Integer : 3322000011111010203100311011211322020110122010113111301101000200
String an integer in bits would required log2 of Integer that is 211.xxxx rounded 212 bits
Some programme on scriptlance says taking square root of this value will result in small, but he requires big deal of money that dont have. sqrt is 57636793900346419278364744407607.475108338
Now log2 (sqrt Integer) = 105.5 bits
But I am worried if we do not store sqrt perfectly we cannot recover back original value,
Question : Can we store this squareroot in 105.5 bits (round it like 13 bytes + 2 bits etc) and later read and square value to get original value back?
Please guide me.
Question : Can we store this squareroot in 105.5 bits (round it like 13 bytes + 2 bits etc) and later read and square value to get original value back?

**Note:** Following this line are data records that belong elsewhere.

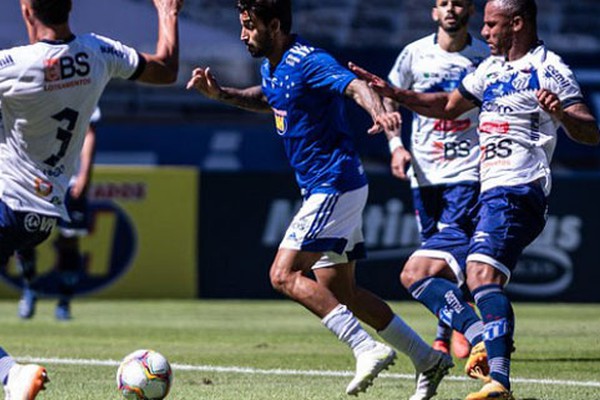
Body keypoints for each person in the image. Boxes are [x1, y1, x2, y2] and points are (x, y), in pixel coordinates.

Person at [186, 1, 453, 398]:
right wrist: (222, 93)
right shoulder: (272, 63)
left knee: (283, 275)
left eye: (249, 26)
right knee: (343, 293)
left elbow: (355, 85)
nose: (243, 34)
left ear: (274, 25)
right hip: (330, 187)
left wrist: (379, 112)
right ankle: (428, 359)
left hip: (334, 184)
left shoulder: (309, 59)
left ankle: (365, 347)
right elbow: (271, 97)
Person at [350, 0, 600, 398]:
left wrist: (565, 116)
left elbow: (590, 130)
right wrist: (395, 92)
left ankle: (498, 379)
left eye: (491, 25)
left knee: (482, 276)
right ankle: (481, 335)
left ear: (516, 24)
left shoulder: (550, 68)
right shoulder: (490, 68)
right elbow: (447, 105)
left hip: (519, 191)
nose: (484, 32)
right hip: (487, 194)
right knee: (416, 272)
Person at [0, 0, 184, 398]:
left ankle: (10, 375)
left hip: (7, 202)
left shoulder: (12, 64)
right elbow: (167, 69)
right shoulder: (98, 51)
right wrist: (167, 12)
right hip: (44, 213)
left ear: (27, 9)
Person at [383, 0, 489, 361]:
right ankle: (453, 329)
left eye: (458, 3)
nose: (450, 9)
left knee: (449, 256)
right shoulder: (413, 55)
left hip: (468, 170)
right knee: (431, 253)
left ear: (470, 11)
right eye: (443, 3)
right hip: (425, 172)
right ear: (433, 12)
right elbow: (388, 100)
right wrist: (396, 145)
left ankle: (455, 332)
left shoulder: (484, 56)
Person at [16, 106, 101, 321]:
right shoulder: (30, 82)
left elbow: (89, 133)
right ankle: (29, 288)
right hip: (33, 177)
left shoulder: (85, 80)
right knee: (23, 238)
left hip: (68, 179)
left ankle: (64, 302)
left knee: (69, 239)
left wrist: (84, 173)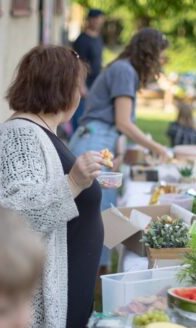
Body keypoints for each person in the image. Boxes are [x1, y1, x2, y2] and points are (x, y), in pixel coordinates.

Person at [0, 45, 106, 328]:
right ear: (59, 86)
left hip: (63, 297)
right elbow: (16, 215)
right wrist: (74, 182)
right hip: (37, 306)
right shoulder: (19, 135)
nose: (82, 93)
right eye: (78, 84)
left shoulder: (42, 132)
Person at [70, 28, 171, 269]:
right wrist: (158, 148)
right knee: (96, 214)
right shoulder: (125, 71)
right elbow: (123, 122)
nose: (161, 61)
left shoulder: (123, 69)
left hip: (98, 138)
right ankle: (90, 274)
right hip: (95, 140)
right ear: (150, 52)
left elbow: (118, 124)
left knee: (98, 211)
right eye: (160, 55)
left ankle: (94, 273)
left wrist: (120, 146)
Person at [70, 8, 105, 132]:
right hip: (84, 87)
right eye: (94, 19)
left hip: (95, 85)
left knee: (90, 121)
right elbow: (77, 63)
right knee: (80, 121)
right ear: (89, 20)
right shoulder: (82, 40)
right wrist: (81, 86)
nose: (97, 22)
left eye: (99, 19)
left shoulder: (99, 38)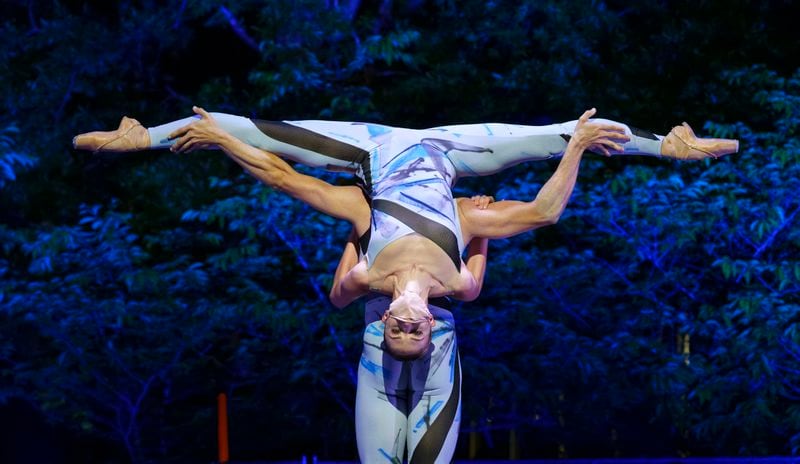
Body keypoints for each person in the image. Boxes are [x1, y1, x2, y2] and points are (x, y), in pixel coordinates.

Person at [72, 107, 738, 360]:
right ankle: (672, 147)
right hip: (454, 153)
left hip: (373, 152)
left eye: (399, 331)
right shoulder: (457, 281)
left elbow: (284, 179)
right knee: (579, 130)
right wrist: (575, 151)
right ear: (428, 324)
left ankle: (141, 137)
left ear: (385, 319)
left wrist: (219, 140)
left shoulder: (364, 268)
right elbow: (541, 214)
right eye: (417, 332)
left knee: (227, 122)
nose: (410, 326)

No. You need to take log_2 of an integer (not a floating point) to see how many bits it needs. Ex: Log_2(256) = 8 bits. That number can be stored as 0x10000000. However, Log_2(256.123456789) ~= 8 bits as well. There is obviously more information in that second number, however.
To get around this, you could multiply your value by a power of 2 or 10 and store that as a integer (this is essentially fixed point: http://en.wikipedia.org/wiki/Fixed-point_arithmetic). So in your example, multiply 57636793900346419278364744407607.475108338 by 10^9 to get the integer: 57636793900346419278364744407607475108338, which is what you would store. Log_2 of that is 135.4, so you need at least 136 bits of information to store that number exactly.